» **Text excerpt**
- - - -

Asian Library 60th Anniversary – People

In its first 60 years, the Asian Library was under the leadership of five Heads: Tung King Ng (1960-1986), Linda Joe (1987-1999), Eleanor Yuen (1999-2013), Hana Kim (2014-2016), and the current Head Shirin Eshghi Furuzawa (2016-). Consisted of librarians, management and professional staff, support staff and student helpers, the Asian Teams in different periods of time have dedicated to providing outstanding services with special expertise and great enthusiasm. Many thanks to everyone!

In this section, the Asian Library would like to pay special tribute to Tung King Ng, the founding Head, who laid the groundwork and make significant contributions for the growth of the library. Also meet the Team 2020 in a newly created video.


Tung King Ng (196-), University of British Columbia Archives  [UBC 1.1/16236]

In December 1960, a 39-year-old lady Ms. Tung King Ng (December 2,1921-June 11, 2014) became the first Head of the newly established UBC Asian Library. It was one year after the acquisition of 45,000 volumes of Puban Collection (蒲坂藏書), an incredible amount of Chinese books with numerous rare editions in subject fields such as Chinese classics, philosophy, history, language, literature and arts that would lay the foundation for UBC’s Eastern Asian collection. Ms. Ng was invited to help organize these books and lead the new Asian Library. She is a brave woman in her life, a successful leader and a great member to the UBC Library.

A Young Girl Protecting Books in Hong Kong

Ms. Ng was born in Hong Kong and graduated from the Chinese Department, University of Hong Kong, on a scholarship with a stellar academic record. In December 1941, the imperial the Japanese army invaded Hong Kong; lots of people escaped while Ms. Ng did not leave Hong Kong. In this month, the Head of the Fung Ping Shan Library (馮平山圖書館) was detained by Japanese, and the young Ms. Ng was appointed as the Librarian of this Library at her alma mater. Her career and connection with rare Chinese books started from Hong Kong’s darkest period in the Second World War.

During the Japanese occupation of Hong Kong, Ms. Ng diligently cataloged Chinese books of the Fung Ping Shan Library. Although she was not trained in this field and made mistakes initially, she learned how to make a catalogue and the discipline of bibliography at work. She also took care of rare books that Lingnan University (嶺南大學) and the National Central Library of Nanjing (南京中央圖書館) had kept in Hong Kong before the Japanese invasion. From October 1942, the United States Army Air Forces (USAAF) attacked the Japanese in Hong Kong by dropping bombs. Although their targets were the Japanese cargo ships, the bombs exploded around the library where Ms. Ng was working. Ms. Ng had to hide under the ladder that lean against the steel bookshelf when the explosion happened– she never gave up her responsibility for protecting these books during the wartime. After three years and eight months, the British forces took over Hong Kong from Japan. However, some people took advantage of the chaos of the administrative transition to steal furniture from the University of Hong Kong, including bookcases of the library. Ms. Ng had to call security for help, and she also implored the robberies, “please don’t move our books!” At last, the library sustained a massive loss of furniture, but books survived.

- - - -

» **Record extracts**
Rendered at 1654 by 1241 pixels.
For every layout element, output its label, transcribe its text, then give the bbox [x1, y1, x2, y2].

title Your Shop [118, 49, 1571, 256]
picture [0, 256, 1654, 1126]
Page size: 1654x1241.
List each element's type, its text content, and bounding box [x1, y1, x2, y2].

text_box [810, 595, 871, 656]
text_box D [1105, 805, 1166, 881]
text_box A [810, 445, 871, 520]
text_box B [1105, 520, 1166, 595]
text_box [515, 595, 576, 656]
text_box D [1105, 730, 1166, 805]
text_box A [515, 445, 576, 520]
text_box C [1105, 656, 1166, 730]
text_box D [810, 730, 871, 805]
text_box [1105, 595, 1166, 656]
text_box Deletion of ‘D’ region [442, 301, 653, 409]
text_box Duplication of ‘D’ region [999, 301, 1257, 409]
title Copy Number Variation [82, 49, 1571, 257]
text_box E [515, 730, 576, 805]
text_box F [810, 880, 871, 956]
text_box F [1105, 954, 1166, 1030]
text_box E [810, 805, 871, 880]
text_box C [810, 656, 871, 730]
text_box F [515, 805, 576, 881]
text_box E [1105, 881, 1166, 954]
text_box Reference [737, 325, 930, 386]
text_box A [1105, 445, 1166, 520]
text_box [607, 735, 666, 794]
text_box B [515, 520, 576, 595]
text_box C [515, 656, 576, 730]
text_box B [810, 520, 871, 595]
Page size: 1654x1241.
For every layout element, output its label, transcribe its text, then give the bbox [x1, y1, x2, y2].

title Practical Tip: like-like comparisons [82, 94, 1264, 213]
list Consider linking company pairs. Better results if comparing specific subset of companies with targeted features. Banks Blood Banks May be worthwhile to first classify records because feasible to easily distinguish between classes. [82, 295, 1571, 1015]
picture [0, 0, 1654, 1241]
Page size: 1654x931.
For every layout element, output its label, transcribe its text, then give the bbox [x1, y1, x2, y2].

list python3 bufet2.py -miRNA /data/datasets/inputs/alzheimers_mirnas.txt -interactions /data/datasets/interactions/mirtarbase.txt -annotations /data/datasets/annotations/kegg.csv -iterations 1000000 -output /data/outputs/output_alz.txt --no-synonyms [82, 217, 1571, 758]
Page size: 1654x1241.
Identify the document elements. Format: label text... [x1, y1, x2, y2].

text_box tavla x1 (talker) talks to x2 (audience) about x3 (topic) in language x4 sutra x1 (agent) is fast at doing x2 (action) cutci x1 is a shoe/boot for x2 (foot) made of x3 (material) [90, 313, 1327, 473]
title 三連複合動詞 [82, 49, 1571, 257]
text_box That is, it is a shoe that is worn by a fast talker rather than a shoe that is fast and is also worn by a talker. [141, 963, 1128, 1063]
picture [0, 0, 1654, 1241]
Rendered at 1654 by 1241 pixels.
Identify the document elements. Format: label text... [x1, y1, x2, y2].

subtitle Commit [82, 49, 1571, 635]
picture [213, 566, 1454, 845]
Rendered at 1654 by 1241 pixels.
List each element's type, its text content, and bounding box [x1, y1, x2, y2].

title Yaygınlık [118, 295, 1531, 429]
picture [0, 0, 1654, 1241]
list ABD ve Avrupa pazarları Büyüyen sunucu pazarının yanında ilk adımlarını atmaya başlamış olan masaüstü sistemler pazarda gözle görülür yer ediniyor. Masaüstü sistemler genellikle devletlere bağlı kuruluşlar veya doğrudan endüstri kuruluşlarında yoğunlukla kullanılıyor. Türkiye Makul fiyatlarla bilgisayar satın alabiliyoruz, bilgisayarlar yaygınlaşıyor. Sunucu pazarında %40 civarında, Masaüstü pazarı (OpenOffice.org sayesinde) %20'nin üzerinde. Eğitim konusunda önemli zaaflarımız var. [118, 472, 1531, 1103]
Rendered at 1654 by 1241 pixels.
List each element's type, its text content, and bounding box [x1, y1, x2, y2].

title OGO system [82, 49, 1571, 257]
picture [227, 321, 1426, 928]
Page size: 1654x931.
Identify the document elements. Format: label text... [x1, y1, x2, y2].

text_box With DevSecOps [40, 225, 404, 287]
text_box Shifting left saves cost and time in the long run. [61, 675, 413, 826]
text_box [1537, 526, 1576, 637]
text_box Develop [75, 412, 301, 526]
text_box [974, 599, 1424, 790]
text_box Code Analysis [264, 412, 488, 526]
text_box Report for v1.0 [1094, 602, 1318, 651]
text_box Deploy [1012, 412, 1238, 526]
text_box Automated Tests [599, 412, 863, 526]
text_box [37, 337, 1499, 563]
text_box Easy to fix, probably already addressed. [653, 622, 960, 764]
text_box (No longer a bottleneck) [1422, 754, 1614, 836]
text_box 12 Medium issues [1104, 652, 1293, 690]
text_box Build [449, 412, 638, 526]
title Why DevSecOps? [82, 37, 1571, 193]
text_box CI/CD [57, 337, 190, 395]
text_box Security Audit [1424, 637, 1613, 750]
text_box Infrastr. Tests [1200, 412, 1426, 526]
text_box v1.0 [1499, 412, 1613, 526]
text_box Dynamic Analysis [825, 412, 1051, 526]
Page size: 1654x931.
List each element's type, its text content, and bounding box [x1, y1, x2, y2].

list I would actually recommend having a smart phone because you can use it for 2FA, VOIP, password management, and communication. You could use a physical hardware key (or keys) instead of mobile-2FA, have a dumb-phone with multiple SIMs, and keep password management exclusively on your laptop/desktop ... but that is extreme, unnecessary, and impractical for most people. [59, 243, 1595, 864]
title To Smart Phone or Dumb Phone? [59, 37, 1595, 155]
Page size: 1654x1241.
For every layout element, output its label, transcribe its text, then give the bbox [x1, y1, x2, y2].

- - - -

» **Request A**
From the Asian Library anniversary page, list each Head of the Asian Library in order, with the years of service given for each.
» **Request B**
Answer these questions using the Asian Library anniversary page:
(i) How many volumes did the Puban Collection have when it was acquired?
(ii) From which department and university did Ms. Ng graduate?
(iii) From what month and year did the United States Army Air Forces drop bombs on the Japanese in Hong Kong?

» **Written solution A**
Tung King Ng (1960-1986)
Linda Joe (1987-1999)
Eleanor Yuen (1999-2013)
Hana Kim (2014-2016)
Shirin Eshghi Furuzawa (2016-)

» **Written solution B**
(i) 45,000 volumes
(ii) The Chinese Department, University of Hong Kong
(iii) October 1942